In his view that faith was “not a possession but a hope,” Hamilton was tapping into an ancient tradition. As the author of the New Testament Epistle to the Hebrews wrote, “Faith is the substance of things hoped for, the evidence of things not seen”—in this sense, religious faith is way of interpreting experience that allows for the possibility of the redemptive.So, what do you think of the concept of "Christian atheist"? I'm not sure I agree it's possible. I don't think of myself as a Christian, since I think you really do have to believe at some level in God and Christ's crucification and resurrection to claim that title. The description of faith as a hope, not a possession, makes sense, but sounds more like "agnostic" than "atheist". I think my own experience would be, in that regard, hopeless: I don't have such a hope. I think it would be nice, living as I do surrounded by people of faith, to have any sense that I could share what gives them (and you) joy and comfort, but just I don't have it.

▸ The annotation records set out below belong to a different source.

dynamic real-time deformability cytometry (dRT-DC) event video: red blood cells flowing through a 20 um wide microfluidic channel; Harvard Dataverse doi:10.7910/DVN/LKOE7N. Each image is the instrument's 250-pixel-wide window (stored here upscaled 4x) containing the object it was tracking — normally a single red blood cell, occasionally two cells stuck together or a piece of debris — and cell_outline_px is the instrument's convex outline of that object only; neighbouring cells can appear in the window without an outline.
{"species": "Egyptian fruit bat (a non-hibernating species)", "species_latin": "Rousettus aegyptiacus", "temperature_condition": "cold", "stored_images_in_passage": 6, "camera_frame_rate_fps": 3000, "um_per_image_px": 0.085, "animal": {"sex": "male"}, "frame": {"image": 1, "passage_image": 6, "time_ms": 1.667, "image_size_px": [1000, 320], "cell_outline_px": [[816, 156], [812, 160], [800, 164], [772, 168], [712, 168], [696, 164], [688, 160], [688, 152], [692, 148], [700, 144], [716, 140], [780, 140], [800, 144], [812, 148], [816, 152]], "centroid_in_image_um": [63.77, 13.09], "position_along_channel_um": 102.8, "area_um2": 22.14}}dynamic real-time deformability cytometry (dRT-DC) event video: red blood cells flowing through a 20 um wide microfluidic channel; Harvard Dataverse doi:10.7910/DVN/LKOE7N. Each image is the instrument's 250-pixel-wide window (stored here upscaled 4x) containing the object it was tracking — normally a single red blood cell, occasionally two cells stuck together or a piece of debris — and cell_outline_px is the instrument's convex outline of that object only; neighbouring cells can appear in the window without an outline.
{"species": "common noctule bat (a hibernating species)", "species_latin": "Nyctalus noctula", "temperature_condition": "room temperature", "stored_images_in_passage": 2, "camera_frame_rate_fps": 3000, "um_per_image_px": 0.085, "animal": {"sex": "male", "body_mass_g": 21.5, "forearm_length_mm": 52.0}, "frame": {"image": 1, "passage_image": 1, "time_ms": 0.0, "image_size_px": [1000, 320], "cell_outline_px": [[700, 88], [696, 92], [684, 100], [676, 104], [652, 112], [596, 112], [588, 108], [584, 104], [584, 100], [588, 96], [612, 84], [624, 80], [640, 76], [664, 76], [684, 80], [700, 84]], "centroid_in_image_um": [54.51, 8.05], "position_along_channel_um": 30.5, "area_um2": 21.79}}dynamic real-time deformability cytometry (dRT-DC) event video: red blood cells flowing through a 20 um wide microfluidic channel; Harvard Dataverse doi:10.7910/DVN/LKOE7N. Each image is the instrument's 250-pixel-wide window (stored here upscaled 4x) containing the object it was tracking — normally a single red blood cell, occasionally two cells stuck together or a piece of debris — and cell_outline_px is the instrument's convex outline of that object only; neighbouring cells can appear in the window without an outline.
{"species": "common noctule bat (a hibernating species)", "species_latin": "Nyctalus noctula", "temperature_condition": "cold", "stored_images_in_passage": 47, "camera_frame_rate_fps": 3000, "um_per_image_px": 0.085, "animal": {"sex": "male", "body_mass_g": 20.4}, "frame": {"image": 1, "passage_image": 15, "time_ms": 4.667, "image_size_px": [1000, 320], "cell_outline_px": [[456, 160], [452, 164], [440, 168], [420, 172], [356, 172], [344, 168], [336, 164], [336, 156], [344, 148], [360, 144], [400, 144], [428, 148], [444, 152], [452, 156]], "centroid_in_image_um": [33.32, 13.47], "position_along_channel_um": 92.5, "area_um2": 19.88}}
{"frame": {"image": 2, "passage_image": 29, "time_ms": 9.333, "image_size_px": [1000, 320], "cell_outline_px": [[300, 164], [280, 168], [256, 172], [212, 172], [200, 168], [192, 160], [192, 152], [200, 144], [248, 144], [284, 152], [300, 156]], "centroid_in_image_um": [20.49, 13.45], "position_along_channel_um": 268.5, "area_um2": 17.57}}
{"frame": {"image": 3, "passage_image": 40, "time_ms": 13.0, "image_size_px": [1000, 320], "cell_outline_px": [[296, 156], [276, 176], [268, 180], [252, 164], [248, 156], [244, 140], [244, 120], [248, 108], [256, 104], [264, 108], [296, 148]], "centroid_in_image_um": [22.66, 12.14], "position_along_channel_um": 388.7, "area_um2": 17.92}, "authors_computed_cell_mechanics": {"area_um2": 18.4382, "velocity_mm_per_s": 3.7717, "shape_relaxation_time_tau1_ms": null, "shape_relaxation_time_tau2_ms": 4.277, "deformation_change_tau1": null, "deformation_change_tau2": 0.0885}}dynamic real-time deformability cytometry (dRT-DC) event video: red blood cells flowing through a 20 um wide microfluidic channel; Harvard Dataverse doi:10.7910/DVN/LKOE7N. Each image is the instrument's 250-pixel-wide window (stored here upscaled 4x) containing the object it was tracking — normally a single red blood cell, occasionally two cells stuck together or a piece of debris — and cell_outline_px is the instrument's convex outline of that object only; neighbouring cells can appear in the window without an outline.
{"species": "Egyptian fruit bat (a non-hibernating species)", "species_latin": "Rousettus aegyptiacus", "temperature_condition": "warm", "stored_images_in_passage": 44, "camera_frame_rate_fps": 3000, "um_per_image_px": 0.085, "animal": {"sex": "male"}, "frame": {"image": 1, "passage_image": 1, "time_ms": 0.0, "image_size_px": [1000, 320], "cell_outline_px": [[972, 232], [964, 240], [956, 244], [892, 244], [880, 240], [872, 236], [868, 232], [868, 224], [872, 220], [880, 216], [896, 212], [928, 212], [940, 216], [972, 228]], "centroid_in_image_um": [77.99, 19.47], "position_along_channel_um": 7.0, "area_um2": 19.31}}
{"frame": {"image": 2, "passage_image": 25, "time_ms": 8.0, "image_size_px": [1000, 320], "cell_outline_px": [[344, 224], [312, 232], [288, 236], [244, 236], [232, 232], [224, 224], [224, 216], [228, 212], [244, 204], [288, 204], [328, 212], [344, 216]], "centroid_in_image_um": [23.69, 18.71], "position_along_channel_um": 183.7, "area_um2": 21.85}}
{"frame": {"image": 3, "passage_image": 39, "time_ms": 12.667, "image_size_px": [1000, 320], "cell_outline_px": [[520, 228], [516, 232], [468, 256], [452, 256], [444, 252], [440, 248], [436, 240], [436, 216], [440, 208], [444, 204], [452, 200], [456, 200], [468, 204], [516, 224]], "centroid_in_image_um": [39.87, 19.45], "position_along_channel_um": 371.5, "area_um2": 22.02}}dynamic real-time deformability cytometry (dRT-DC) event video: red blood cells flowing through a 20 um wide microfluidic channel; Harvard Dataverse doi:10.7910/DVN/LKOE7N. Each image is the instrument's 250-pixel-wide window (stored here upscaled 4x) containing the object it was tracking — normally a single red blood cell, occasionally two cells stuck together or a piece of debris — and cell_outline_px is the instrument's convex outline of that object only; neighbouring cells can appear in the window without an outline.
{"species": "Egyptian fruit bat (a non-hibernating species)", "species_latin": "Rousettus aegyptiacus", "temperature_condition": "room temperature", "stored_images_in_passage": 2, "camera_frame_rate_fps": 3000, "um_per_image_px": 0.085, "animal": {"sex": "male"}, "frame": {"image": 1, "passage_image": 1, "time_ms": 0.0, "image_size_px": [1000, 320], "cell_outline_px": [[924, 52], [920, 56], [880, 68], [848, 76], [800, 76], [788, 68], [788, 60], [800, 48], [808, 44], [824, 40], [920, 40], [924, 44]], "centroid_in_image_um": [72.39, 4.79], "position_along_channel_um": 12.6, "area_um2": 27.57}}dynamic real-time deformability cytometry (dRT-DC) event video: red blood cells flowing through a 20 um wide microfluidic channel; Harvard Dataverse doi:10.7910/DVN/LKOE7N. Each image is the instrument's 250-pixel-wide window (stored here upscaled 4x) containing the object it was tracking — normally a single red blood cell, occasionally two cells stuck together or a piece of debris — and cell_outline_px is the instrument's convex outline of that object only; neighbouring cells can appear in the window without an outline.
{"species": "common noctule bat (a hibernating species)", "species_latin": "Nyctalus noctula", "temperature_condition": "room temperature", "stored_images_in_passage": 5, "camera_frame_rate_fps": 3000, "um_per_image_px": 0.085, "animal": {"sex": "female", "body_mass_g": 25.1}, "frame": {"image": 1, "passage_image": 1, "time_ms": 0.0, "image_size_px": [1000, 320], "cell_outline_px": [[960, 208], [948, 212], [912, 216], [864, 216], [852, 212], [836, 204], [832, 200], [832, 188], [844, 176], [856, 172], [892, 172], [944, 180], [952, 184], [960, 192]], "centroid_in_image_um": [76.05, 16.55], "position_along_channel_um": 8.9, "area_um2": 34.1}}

Faith in this sense assumes that scripture and tradition are the works of human hands and hearts, efforts undertaken to explain the seemingly inexplicable. Faith in this sense is inextricably tied to doubt; it is an attempt, sometimes successful and sometimes not, to squint and struggle to “see through a glass darkly,” as Paul wrote in Corinthians. Faith without such doubt has never been part of the Christian tradition; it is telling, I think, that one of the earliest resurrection scenes in the Bible is that of Thomas demanding evidence—he wanted to see, to touch, to prove. Those who question and probe and debate are heirs of the apostles just as much as the most fervent of believers.